I am using Azure Speech To Text - continuous recognition to transcribe an audio file. I have my speakers split in stereo wav file into left and right channel. However when I am running the transcription I am not able the get channel correctly. I tried to receive it from the PropertyId.SpeechServiceResponse_JsonResult
but that always returns 0. My expectation is 0 for left channel and 1 for right channel.
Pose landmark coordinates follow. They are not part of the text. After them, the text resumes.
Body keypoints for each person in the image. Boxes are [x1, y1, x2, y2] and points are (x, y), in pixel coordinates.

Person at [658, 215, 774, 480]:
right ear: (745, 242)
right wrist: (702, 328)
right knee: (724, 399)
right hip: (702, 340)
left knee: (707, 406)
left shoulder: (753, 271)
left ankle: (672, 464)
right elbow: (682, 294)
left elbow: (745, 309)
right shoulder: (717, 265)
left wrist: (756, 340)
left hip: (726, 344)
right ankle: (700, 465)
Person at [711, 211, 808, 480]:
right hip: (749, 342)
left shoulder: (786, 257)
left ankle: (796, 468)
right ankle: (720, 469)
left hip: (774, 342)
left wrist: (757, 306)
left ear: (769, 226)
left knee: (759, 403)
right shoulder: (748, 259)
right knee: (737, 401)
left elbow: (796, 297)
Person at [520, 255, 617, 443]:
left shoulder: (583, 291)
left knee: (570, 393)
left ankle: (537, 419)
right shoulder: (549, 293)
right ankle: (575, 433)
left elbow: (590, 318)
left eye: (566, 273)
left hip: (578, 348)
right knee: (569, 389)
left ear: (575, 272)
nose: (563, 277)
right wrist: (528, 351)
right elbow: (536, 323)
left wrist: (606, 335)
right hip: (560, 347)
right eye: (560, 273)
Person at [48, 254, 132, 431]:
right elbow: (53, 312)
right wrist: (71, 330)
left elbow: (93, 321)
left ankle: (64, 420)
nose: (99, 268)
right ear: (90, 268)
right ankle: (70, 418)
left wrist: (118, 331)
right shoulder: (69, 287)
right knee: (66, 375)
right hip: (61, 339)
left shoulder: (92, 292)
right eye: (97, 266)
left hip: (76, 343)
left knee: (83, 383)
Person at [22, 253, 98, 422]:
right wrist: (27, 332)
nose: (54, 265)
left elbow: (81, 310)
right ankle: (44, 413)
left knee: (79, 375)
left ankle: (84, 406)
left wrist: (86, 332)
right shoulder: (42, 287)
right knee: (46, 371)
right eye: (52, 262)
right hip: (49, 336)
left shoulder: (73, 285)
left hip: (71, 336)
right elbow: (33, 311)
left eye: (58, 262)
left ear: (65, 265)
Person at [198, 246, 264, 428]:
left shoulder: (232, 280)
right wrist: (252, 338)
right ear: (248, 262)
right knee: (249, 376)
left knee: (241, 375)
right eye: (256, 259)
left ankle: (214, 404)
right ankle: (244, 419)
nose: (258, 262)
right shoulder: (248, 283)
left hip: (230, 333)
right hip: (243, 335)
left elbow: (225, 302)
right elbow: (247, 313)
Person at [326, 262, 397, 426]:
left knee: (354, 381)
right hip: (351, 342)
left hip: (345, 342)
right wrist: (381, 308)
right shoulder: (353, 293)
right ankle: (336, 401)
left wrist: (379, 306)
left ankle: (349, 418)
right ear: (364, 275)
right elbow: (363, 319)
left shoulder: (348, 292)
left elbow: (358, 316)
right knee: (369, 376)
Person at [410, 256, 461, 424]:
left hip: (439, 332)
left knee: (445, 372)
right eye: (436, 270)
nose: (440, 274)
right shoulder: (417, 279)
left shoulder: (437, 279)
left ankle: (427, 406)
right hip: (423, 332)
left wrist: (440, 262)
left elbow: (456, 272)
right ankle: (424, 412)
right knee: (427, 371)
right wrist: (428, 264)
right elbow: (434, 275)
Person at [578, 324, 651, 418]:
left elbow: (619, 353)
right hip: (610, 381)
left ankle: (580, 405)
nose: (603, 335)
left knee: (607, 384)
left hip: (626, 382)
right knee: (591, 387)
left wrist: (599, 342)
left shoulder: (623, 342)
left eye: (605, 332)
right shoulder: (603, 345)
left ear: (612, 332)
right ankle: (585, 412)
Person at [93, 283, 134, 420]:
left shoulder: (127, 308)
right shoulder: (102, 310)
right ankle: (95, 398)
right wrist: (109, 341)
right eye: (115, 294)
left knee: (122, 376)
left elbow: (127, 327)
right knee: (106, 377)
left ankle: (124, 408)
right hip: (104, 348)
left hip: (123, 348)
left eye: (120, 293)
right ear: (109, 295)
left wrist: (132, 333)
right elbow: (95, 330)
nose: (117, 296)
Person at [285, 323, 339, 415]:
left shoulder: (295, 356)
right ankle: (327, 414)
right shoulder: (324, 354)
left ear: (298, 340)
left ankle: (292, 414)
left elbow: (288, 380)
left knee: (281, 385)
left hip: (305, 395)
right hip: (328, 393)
var speechConfig = SpeechConfig.FromSubscription(/*api key*/, /*region*/);
var audioConfig = AudioConfig.FromWavFileInput(filePath);
var recognizer = new SpeechRecognizer(speechConfig, audioConfig);
Is there some hidden property or missing configuration to achieve this?
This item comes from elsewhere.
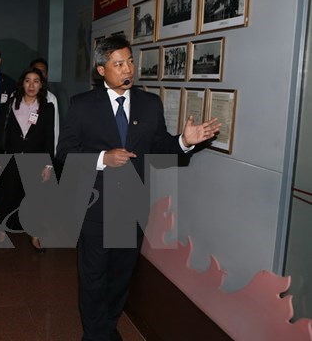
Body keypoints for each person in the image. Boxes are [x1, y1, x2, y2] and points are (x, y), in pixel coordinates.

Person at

My try to find the channel from the JsonResult
property:
var speechServiceResponseJsonResultJson = eventArgs.Result.Properties.GetProperty(PropertyId.SpeechServiceResponse_JsonResult);
var channel = 0;
if (speechServiceResponseJsonResultJson != null)
{
var speechServiceResponseJsonResult =
JsonConvert.DeserializeObject<JObject>(
eventArgs.Result.Properties.GetProperty(PropertyId
.SpeechServiceResponse_JsonResult));
if (speechServiceResponseJsonResult.TryGetValue("Channel", StringComparison.InvariantCultureIgnoreCase, out var channelValue))
{
channel = channelValue.ToObject<int>();
}
}
There is currently no way how to achieve it through the SDK. What I ended up doing was splitting the audio and processing the channels separately and then combining the results with indication from which channel each record originated.